# DIRECTION:
Repeat the lines below, replacing each "recorded" with "written" and keeping everything else the same.

# RECORD EXTRACTS:
- - - - -

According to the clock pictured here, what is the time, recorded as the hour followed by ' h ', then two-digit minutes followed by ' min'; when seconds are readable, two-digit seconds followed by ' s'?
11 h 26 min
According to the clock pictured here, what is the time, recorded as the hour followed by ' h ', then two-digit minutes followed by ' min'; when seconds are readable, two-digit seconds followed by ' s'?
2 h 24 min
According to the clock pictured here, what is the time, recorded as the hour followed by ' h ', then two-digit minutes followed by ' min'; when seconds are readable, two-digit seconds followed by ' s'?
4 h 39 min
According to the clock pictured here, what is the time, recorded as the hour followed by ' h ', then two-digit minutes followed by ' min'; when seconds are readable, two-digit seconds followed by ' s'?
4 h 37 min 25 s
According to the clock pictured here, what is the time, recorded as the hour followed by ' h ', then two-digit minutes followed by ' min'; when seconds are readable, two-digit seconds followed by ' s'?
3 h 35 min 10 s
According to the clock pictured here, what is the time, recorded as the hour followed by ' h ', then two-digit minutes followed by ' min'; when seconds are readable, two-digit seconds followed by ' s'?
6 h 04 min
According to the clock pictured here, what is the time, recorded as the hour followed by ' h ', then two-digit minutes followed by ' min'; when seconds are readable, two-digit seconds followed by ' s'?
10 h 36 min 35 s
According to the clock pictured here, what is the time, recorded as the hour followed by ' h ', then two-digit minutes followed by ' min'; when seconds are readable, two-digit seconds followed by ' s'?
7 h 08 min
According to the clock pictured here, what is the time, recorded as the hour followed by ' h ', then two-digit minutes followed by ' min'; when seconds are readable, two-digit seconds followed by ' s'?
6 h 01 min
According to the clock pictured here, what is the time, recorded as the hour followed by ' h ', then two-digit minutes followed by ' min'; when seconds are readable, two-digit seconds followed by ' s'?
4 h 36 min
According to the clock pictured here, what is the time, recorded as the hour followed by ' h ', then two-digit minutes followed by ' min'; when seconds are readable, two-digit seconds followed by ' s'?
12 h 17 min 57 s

- - - - -

# ANSWER TO THE PROBLEM:
According to the clock pictured here, what is the time, written as the hour followed by ' h ', then two-digit minutes followed by ' min'; when seconds are readable, two-digit seconds followed by ' s'?
11 h 26 min
According to the clock pictured here, what is the time, written as the hour followed by ' h ', then two-digit minutes followed by ' min'; when seconds are readable, two-digit seconds followed by ' s'?
2 h 24 min
According to the clock pictured here, what is the time, written as the hour followed by ' h ', then two-digit minutes followed by ' min'; when seconds are readable, two-digit seconds followed by ' s'?
4 h 39 min
According to the clock pictured here, what is the time, written as the hour followed by ' h ', then two-digit minutes followed by ' min'; when seconds are readable, two-digit seconds followed by ' s'?
4 h 37 min 25 s
According to the clock pictured here, what is the time, written as the hour followed by ' h ', then two-digit minutes followed by ' min'; when seconds are readable, two-digit seconds followed by ' s'?
3 h 35 min 10 s
According to the clock pictured here, what is the time, written as the hour followed by ' h ', then two-digit minutes followed by ' min'; when seconds are readable, two-digit seconds followed by ' s'?
6 h 04 min
According to the clock pictured here, what is the time, written as the hour followed by ' h ', then two-digit minutes followed by ' min'; when seconds are readable, two-digit seconds followed by ' s'?
10 h 36 min 35 s
According to the clock pictured here, what is the time, written as the hour followed by ' h ', then two-digit minutes followed by ' min'; when seconds are readable, two-digit seconds followed by ' s'?
7 h 08 min
According to the clock pictured here, what is the time, written as the hour followed by ' h ', then two-digit minutes followed by ' min'; when seconds are readable, two-digit seconds followed by ' s'?
6 h 01 min
According to the clock pictured here, what is the time, written as the hour followed by ' h ', then two-digit minutes followed by ' min'; when seconds are readable, two-digit seconds followed by ' s'?
4 h 36 min
According to the clock pictured here, what is the time, written as the hour followed by ' h ', then two-digit minutes followed by ' min'; when seconds are readable, two-digit seconds followed by ' s'?
12 h 17 min 57 s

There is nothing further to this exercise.